About this task |
Starting with the line containing "Needed: your 3D bounding box estimate for the art" and going on through the end of the rows, rewrite those lines as a JSON list of strings, with one string for each line and blank lines left out.

------------

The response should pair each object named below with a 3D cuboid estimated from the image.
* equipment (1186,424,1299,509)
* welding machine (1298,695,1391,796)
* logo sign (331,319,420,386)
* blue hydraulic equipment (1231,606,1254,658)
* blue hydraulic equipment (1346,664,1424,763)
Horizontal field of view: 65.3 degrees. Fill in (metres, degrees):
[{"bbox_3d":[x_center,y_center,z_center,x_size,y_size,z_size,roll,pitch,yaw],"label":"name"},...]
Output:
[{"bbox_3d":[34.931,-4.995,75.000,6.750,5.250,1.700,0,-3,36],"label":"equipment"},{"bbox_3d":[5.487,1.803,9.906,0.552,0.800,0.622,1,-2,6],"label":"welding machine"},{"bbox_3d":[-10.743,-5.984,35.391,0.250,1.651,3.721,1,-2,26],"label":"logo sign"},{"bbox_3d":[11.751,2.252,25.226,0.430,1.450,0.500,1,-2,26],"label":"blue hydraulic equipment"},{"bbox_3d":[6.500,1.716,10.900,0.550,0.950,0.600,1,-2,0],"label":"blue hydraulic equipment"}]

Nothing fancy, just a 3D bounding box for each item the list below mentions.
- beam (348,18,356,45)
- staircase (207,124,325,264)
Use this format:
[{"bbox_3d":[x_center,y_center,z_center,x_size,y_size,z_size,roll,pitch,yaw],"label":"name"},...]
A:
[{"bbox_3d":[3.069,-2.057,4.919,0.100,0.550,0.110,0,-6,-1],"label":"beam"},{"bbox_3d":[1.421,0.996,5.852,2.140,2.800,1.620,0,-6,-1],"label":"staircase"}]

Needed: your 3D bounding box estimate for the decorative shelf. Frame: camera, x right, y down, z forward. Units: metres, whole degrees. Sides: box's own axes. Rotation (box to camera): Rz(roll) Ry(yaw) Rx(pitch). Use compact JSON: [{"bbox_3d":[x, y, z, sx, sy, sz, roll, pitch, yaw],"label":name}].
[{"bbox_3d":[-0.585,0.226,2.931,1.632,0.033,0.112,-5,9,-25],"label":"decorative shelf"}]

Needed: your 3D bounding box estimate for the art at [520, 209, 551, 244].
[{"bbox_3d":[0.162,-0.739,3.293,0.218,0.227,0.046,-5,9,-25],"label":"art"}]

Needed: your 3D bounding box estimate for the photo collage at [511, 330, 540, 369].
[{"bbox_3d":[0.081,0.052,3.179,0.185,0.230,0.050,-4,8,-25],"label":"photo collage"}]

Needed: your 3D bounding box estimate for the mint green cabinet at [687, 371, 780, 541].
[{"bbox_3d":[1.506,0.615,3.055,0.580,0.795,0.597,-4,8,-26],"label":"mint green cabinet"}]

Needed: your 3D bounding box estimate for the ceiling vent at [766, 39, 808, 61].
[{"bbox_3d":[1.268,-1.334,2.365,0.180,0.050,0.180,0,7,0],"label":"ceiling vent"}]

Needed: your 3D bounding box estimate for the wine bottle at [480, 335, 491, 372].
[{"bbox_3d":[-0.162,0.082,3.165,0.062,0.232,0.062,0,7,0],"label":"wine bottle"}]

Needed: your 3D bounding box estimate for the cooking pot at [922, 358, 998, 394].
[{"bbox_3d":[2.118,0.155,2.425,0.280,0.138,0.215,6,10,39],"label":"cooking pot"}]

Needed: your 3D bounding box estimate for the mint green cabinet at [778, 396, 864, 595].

------------

Answer |
[
  "Needed: your 3D bounding box estimate for the art at [520, 209, 551, 244].",
  "[{\"bbox_3d\":[0.162,-0.739,3.293,0.218,0.227,0.046,-5,9,-25],\"label\":\"art\"}]",
  "Needed: your 3D bounding box estimate for the photo collage at [511, 330, 540, 369].",
  "[{\"bbox_3d\":[0.081,0.052,3.179,0.185,0.230,0.050,-4,8,-25],\"label\":\"photo collage\"}]",
  "Needed: your 3D bounding box estimate for the mint green cabinet at [687, 371, 780, 541].",
  "[{\"bbox_3d\":[1.506,0.615,3.055,0.580,0.795,0.597,-4,8,-26],\"label\":\"mint green cabinet\"}]",
  "Needed: your 3D bounding box estimate for the ceiling vent at [766, 39, 808, 61].",
  "[{\"bbox_3d\":[1.268,-1.334,2.365,0.180,0.050,0.180,0,7,0],\"label\":\"ceiling vent\"}]",
  "Needed: your 3D bounding box estimate for the wine bottle at [480, 335, 491, 372].",
  "[{\"bbox_3d\":[-0.162,0.082,3.165,0.062,0.232,0.062,0,7,0],\"label\":\"wine bottle\"}]",
  "Needed: your 3D bounding box estimate for the cooking pot at [922, 358, 998, 394].",
  "[{\"bbox_3d\":[2.118,0.155,2.425,0.280,0.138,0.215,6,10,39],\"label\":\"cooking pot\"}]",
  "Needed: your 3D bounding box estimate for the mint green cabinet at [778, 396, 864, 595]."
]